“你疯了?”沈长卿盯着厉宁,“这就是你所谓的喜欢?”
  厉宁表情平静地抬头,定定地看着沈长卿,他没有喜欢过别人,不知道喜欢一个人应该怎么样。
  但现在,他只是不想让沈长卿离开。
  “在我这里是这样。”他淡淡道。
  “行。”沈长卿耸耸肩,在一边的椅子上面坐下,只是厉宁接下来的那句话,却叫沈长卿狠狠怔了一下。
  “我不会让你怀着厉净琛的孩子,也不会让你和他结婚的。”厉宁唇角始终带着几分笑意。
  叫人不寒而栗。
  沈长卿错愕地看着厉宁,她一直以为自己总算是看清楚厉宁了,现在才知道,她远远只看见他阴暗面的冰山一角。
  她紧紧握住了手机,正打算给厉净琛打电话求救的时候,嘭的一声,病房门被人从外面踢开了。

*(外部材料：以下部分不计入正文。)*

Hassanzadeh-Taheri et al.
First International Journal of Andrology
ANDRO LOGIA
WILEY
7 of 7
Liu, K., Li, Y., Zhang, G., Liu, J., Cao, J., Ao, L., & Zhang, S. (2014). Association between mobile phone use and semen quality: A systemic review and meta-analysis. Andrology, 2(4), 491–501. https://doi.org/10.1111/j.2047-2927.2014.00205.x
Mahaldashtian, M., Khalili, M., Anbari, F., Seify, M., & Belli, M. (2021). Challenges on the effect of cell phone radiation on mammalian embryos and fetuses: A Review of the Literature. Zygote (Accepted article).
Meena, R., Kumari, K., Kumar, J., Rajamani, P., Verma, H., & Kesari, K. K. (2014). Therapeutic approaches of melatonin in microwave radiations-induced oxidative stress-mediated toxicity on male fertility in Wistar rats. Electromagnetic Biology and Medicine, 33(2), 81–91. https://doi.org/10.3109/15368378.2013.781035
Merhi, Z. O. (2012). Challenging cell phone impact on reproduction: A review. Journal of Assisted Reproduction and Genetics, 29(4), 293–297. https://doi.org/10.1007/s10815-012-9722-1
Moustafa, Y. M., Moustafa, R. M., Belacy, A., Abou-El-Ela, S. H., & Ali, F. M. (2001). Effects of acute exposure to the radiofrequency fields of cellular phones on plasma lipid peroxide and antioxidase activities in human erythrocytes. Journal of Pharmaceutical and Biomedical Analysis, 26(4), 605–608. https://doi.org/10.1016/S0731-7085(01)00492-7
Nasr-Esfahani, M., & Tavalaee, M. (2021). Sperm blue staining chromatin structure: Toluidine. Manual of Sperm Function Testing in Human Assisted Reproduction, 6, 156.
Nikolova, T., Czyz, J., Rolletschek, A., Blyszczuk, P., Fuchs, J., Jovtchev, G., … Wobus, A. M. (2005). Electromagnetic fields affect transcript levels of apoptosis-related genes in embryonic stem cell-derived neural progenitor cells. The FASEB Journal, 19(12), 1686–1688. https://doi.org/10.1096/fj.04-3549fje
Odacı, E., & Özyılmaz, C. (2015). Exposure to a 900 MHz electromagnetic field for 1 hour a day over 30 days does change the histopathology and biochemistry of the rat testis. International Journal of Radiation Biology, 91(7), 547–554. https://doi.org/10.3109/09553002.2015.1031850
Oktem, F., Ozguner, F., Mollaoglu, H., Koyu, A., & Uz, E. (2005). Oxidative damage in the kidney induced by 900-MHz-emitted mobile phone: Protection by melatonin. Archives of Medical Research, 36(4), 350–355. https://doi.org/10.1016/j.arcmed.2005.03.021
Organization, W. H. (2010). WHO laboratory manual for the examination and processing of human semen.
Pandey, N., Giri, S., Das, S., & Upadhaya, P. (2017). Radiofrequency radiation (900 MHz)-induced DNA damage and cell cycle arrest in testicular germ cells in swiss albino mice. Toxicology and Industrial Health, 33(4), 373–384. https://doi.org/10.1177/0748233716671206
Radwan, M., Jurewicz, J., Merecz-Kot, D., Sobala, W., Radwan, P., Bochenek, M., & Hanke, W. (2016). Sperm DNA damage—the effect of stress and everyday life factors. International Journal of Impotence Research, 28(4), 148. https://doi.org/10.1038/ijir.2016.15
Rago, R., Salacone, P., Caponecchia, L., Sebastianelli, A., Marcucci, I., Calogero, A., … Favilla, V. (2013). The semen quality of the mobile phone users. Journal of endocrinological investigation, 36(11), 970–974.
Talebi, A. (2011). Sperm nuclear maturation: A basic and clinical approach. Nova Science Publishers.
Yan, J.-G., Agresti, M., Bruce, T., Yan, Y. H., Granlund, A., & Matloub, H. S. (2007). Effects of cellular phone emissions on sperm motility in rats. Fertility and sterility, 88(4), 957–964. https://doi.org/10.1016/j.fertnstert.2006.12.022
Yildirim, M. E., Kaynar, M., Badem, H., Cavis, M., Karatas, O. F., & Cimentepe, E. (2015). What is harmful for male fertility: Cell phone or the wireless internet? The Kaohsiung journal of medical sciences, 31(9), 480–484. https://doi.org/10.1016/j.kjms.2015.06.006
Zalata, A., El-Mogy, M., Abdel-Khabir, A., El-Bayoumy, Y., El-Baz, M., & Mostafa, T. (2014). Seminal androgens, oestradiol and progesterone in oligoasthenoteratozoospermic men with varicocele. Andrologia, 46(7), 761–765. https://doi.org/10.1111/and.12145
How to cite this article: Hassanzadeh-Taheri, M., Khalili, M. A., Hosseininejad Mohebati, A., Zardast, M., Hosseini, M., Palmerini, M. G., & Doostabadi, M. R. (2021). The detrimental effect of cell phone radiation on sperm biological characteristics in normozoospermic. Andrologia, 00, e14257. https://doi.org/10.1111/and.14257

  一个高大的身影出现在视线中,空气中的灰尘在光束中疯狂起舞,厉净琛俊脸冷凝,凌厉如同冰锥一般的视线顿在床上的厉宁身上。
  “是么?”他吐出两个字,冷到极致。
  厉宁眉头紧蹙,死死地盯着厉净琛,那双眼睛没有了阳光的掩饰,此刻看上去无比地暗沉,他将牙齿咬得咯咯作响。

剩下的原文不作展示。